[Work task] Output, word for word, the passage of the painting-prices forum thread below that opens with the words containing "## vermontpainter (Dec" and closes with "misleading to compare.".

[Reading text]

*** Block opens ***

Now excuse me, I need to go off and find a thread where I can insult TJ. :shifty:


----------



## vermontpainter (Dec 24, 2007)

We charge per nail hole and caulking is done by the l.i. (linear inch). I'm so not kidding. Unit costs and production rates from one company to another (much less market to market) are kind of misleading to compare.


----------



## aaron61 (Apr 29, 2007)

Before I would EVER answer a specific pricing question.I would like to know what you would charge? After all you did state thate you share your views with others.


----------



## TJ Paint (Jun 18, 2009)

On the brightside, my current customer is smoking hot. She does yoga and stuff... I'd probably glaze her windows for free if she asked me, and like vp, I'm totally not kidding about this.


----------



## AztecPainting (Jan 28, 2010)

researchhound said:


> _"
> 
> Now excuse me, I need to go off and find a thread where I can insult TJ. :shifty:_


_

haha I love this one!!! :thumbup:_


----------



## jeffnc (Mar 14, 2011)

aaron61 said:


> Before I would EVER answer a specific pricing question.I would like to know what you would charge? After all you did state thate you share your views with others.


I charge between 40 cents and 1.00 sf for painting walls depending on lots of things - the sorts of things you can imagine. Typically it would be between 45 cents and 75 cents, for difficulty/good customers/low profit for future business or referrals/paint sheen/color, etc. If I paint a ceiling myself, I usually a bit more than walls, basically because I don't like it. But the labor charge is usually the same for me if I have someone paint, and of course it's always an easy cover and finish - flat white over flat white or other pale color. Popcorn ceilings are sometimes problematic and sometimes easy, so I emphasize "estimate" on those.

Painting trim is up to a dollar lf, or less depending on above. In this case the crown molding is bare wood and the homeowner had it installed after they bought the house. Also, the window trim. Yes, the house was built and purchased and considered complete with door trim but no window trim!!

Now, as strange as that is, it also seems dumb to install bare wood trim that's going to be painted white. I would always install preprimed trim because it's much cheaper that way. Whatever few cents they saved by installing bare wood is going to be more than lost priming it by hand once it's on the walls. Now it basically has to be painted at least twice, approximately doubling their cost over painting white-primed wood. And then there is the issue of caulking after the walls have been painted, rather than before.


----------



## jeffnc (Mar 14, 2011)

researchhound said:


> Also, since PT is for professional painters, it is sort of assumed that you already know how to price.


If PT is for professional painters, I'd also assume they already know how to paint, and how to buy supplies, etc. So it begs the question - why are there any questions and answers at all?


----------



## PressurePros (May 6, 2007)

jeffnc said:


> Thanks for the replies. You're real professionals and I'm sure you're very proud of yourselves.
> 
> Several times a year I check quotes in my area and in online forums. I have my own pricing structures, but you should know that it's good to keep up with how others are doing it. Markets change, products change, pricing changes. If you don't think that's a good idea to keep up with it, then you're probably not very serious yourselves.


I'm very serious about my business and couldn't care less what others charge. I'm sure you realize being a pro that there is no such thing as a "going rate".


----------



## jeffnc (Mar 14, 2011)

researchhound said:


> Hope you hang around. Develop a little thicker skin and try and maintain a sense of humor.

*** Block closes ***

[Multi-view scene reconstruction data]
*** Block opens ***

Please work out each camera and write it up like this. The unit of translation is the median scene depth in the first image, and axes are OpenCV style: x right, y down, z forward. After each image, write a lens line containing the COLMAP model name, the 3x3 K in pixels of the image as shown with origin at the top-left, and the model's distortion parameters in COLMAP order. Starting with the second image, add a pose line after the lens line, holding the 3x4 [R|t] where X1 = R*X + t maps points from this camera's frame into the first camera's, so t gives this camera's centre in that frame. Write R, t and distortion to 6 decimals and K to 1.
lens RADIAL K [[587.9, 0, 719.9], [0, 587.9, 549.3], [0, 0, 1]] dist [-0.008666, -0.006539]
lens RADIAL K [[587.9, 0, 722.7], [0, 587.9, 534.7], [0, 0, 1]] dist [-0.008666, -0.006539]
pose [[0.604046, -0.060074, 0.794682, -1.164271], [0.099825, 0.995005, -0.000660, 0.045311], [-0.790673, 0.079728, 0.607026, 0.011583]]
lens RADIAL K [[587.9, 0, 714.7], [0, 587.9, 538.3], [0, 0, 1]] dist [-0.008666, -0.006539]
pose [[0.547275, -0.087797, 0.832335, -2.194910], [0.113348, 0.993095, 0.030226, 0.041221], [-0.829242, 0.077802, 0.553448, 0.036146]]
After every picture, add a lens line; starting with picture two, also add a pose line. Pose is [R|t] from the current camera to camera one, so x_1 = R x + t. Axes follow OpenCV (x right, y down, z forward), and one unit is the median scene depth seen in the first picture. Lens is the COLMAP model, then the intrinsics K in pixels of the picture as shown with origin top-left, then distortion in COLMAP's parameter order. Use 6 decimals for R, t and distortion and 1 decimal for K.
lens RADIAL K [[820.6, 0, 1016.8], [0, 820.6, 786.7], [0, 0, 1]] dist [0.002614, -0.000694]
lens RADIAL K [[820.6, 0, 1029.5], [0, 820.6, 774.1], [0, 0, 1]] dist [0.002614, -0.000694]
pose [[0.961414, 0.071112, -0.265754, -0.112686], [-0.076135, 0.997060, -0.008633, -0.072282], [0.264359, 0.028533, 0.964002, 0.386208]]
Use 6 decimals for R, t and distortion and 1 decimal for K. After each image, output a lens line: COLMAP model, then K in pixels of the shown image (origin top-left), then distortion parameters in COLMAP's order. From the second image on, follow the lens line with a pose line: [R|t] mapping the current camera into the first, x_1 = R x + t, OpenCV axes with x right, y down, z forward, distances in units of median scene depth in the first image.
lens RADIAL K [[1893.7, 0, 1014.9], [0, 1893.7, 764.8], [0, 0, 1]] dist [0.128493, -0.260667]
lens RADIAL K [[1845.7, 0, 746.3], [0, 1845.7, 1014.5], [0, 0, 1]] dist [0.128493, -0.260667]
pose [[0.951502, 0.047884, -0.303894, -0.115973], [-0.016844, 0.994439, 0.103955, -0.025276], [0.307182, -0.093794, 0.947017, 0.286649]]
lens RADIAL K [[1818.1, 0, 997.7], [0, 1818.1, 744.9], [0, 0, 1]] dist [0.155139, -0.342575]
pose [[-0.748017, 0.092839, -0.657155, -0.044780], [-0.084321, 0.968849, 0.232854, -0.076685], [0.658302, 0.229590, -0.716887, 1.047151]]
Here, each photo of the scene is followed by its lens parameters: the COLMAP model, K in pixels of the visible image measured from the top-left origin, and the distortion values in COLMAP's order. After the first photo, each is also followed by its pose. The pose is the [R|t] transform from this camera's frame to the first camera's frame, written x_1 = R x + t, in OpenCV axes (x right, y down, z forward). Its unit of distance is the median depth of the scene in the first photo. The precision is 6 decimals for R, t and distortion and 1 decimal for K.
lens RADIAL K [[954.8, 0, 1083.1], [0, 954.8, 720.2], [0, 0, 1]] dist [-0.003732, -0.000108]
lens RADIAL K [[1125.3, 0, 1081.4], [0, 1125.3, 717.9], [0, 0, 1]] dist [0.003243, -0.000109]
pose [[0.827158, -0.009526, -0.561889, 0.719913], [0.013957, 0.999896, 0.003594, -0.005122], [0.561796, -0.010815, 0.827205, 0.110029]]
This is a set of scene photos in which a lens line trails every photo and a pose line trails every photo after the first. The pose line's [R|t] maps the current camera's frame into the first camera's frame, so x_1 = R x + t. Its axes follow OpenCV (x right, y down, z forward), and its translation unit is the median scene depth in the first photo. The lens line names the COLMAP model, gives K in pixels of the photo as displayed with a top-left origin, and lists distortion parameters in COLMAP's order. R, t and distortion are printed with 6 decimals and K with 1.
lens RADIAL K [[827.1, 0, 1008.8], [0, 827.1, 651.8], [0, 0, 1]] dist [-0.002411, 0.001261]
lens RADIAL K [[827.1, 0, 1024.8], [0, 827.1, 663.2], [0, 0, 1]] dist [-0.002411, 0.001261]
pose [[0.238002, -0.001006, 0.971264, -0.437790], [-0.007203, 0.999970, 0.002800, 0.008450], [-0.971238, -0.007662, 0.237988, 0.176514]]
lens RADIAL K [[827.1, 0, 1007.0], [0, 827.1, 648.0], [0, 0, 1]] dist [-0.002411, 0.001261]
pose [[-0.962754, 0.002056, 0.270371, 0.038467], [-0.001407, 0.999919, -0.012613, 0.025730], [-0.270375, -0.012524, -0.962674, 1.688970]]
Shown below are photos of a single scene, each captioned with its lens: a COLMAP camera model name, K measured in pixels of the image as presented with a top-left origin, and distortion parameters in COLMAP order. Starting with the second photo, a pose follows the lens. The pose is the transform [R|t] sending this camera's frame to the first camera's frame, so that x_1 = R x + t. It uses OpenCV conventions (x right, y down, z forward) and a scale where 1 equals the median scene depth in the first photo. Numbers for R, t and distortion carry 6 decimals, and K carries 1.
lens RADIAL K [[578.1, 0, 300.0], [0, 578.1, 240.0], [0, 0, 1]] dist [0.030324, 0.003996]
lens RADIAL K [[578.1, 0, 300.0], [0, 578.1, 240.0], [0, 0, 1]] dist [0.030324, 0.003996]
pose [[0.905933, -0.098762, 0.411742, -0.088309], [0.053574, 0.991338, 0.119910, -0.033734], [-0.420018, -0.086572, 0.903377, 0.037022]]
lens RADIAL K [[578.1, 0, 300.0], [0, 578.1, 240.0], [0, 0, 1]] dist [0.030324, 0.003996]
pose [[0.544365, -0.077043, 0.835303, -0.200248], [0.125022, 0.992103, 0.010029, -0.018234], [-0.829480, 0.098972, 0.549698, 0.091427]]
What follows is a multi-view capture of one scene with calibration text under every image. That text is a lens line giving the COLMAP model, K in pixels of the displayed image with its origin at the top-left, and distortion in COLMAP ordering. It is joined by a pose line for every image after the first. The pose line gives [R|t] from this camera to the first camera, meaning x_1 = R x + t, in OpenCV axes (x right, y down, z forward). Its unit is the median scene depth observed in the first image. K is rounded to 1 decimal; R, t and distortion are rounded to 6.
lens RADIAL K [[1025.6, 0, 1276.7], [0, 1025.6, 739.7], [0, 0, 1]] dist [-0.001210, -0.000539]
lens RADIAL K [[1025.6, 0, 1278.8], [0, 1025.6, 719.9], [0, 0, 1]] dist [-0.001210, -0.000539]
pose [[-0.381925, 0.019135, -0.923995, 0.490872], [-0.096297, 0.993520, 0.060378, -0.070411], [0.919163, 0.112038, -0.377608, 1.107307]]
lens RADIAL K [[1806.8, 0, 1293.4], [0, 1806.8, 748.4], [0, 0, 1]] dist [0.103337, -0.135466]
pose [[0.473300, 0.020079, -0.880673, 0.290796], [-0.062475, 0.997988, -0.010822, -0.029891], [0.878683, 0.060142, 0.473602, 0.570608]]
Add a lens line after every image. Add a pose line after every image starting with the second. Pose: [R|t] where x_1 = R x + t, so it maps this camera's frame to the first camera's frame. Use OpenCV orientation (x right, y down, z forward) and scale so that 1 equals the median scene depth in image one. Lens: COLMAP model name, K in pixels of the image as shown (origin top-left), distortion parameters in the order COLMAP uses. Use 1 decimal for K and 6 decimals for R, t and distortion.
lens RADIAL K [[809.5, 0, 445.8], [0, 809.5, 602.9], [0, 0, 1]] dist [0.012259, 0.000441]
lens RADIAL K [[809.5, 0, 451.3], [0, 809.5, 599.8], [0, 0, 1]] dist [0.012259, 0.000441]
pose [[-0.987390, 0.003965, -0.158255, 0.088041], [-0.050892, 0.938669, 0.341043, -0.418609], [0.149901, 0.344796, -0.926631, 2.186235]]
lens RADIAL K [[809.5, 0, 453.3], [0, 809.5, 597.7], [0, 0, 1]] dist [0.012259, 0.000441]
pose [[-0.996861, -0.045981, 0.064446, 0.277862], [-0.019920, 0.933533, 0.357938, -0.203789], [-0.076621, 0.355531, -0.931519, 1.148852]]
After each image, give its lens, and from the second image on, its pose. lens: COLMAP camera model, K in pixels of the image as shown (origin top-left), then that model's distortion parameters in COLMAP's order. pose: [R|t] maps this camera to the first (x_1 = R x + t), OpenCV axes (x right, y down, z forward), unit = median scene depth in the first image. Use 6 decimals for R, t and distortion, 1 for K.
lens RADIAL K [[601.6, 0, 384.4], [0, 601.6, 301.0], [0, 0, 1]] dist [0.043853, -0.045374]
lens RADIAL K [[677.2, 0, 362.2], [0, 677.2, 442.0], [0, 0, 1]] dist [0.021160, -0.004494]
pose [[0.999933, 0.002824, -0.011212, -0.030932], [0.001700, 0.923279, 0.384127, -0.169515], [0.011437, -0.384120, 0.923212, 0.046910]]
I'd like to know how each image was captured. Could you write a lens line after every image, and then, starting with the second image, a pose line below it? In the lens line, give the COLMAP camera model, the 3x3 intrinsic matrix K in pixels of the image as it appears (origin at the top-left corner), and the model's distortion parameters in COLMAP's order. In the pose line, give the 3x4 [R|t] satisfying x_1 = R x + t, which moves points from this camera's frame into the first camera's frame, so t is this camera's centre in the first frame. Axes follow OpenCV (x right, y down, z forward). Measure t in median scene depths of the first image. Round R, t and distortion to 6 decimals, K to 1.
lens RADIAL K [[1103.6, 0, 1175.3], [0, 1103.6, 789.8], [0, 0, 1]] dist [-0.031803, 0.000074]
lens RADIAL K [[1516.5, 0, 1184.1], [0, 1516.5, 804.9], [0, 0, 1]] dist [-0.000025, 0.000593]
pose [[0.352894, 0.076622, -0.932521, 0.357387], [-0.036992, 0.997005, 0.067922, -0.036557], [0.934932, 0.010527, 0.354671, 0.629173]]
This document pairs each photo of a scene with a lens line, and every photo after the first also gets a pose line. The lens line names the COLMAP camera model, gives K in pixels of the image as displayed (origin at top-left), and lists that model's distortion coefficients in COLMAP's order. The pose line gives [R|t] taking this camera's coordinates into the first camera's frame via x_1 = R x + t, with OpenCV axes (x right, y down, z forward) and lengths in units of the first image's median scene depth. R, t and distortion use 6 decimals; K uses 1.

*** Block closes ***

[Reply]
## vermontpainter (Dec 24, 2007)

We charge per nail hole and caulking is done by the l.i. (linear inch). I'm so not kidding. Unit costs and production rates from one company to another (much less market to market) are kind of misleading to compare.